Although dengue is still a number one public health threat, it is heartening to note that the dengue fatality rate is somewhat declining overall for the country. With the change in weather which is favouring the dengue virus vector we should continue to be vigilant. We should also be on alert as this virus has the potential to mutate under ‘stress’.
Destroying breeding sites of dengue mosquitoes has proven to be the most effective and excellent way to control the spread of this deadly dengue virus. We should focus our priority on destroying aedes breeding sites at all times. The authorities should keep a sharp look out for abandoned and unmonitored construction sites and foreign workers’ settlements. These places are known to be notorious breeding grounds for dengue mosquitoes. Some experts (Virologist) suspect the dengue virus may be circulating in the highly mobile foreign workers population.
Whatever it is, we should not let our guard down on this rampaging aedes mosquitoes onslaught. Keeping our house clean and participating in gotong royong activities will go a long way to keep all of us safe from the mosquito-borne disease.

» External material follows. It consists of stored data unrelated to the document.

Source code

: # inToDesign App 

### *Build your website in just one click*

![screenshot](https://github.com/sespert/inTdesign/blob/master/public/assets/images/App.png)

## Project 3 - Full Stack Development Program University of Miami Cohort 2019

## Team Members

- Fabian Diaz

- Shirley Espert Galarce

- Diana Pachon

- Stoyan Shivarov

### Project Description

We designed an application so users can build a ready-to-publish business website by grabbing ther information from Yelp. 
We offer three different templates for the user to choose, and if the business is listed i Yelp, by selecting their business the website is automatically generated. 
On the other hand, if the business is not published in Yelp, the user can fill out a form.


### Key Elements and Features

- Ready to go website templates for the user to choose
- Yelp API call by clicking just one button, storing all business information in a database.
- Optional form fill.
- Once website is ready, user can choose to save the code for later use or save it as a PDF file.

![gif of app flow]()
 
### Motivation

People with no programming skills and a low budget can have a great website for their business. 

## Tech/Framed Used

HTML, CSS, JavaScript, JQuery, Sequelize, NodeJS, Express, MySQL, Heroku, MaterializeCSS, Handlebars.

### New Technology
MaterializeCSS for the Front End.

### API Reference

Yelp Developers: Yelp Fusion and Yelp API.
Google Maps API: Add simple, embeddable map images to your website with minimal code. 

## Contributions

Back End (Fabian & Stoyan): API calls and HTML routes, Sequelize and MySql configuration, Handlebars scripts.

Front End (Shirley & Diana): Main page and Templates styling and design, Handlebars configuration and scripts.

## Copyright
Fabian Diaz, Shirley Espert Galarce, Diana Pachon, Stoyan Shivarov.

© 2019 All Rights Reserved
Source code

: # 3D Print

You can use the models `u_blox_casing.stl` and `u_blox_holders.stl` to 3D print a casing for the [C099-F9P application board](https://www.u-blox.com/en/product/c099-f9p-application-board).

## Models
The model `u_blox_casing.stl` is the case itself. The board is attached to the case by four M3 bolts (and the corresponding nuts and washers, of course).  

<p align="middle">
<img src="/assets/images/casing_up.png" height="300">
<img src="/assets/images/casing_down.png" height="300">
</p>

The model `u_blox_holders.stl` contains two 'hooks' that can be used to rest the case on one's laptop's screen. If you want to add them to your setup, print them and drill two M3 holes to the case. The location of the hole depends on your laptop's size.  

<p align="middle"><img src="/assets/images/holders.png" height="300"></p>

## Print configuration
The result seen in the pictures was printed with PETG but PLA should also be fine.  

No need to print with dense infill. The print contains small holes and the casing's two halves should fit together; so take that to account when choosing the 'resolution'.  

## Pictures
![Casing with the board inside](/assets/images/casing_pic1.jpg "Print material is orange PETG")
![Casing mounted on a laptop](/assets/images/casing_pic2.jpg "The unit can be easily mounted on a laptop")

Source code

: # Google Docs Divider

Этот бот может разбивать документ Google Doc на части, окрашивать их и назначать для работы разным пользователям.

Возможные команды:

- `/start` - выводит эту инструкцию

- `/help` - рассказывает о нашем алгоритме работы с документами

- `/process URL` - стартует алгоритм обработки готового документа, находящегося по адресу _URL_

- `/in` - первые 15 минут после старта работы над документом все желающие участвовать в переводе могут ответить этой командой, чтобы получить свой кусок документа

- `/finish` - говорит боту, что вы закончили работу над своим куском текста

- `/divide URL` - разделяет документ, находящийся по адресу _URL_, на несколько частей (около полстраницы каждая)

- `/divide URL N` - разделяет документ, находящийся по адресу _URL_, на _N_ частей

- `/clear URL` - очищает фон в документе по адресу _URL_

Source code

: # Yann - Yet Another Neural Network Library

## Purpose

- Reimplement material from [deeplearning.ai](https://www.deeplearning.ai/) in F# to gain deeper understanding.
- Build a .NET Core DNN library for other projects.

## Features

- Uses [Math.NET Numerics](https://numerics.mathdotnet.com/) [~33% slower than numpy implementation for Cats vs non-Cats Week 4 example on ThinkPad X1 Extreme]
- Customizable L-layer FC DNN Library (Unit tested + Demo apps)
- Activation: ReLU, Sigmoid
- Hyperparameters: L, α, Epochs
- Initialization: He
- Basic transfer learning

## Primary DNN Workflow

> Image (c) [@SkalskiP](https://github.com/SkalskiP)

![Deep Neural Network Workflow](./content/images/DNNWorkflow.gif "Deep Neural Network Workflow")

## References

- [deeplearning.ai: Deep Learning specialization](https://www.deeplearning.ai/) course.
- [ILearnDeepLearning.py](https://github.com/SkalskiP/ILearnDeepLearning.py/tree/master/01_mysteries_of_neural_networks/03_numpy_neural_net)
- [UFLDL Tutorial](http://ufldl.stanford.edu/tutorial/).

Having said that, I wish to point out that gotong royong campaigns at dengue endemic areas is associated with some element of inherent risk. Sprucing and mass clearing activities especially at the mosquito resting sites/habitats inadvertently exposes one to the mosquitoes. The chances of one being bitten by a mosquito during these clearing activities is relatively high.
I have come across individuals who have participated in gotong royong activities in dengue endemic areas falling sick with dengue infection. Those participating should take the necessary safety precautions such as using mosquito repellents, etc. It is safer to do fogging first before carrying out any large-scale clearing work in dengue endemic areas. The authorities should consider reviewing the safety guidelines or SOPs for gotong royong programmes and other community-based voluntary activities that has the potential to inadvertently expose people to mosquito bites.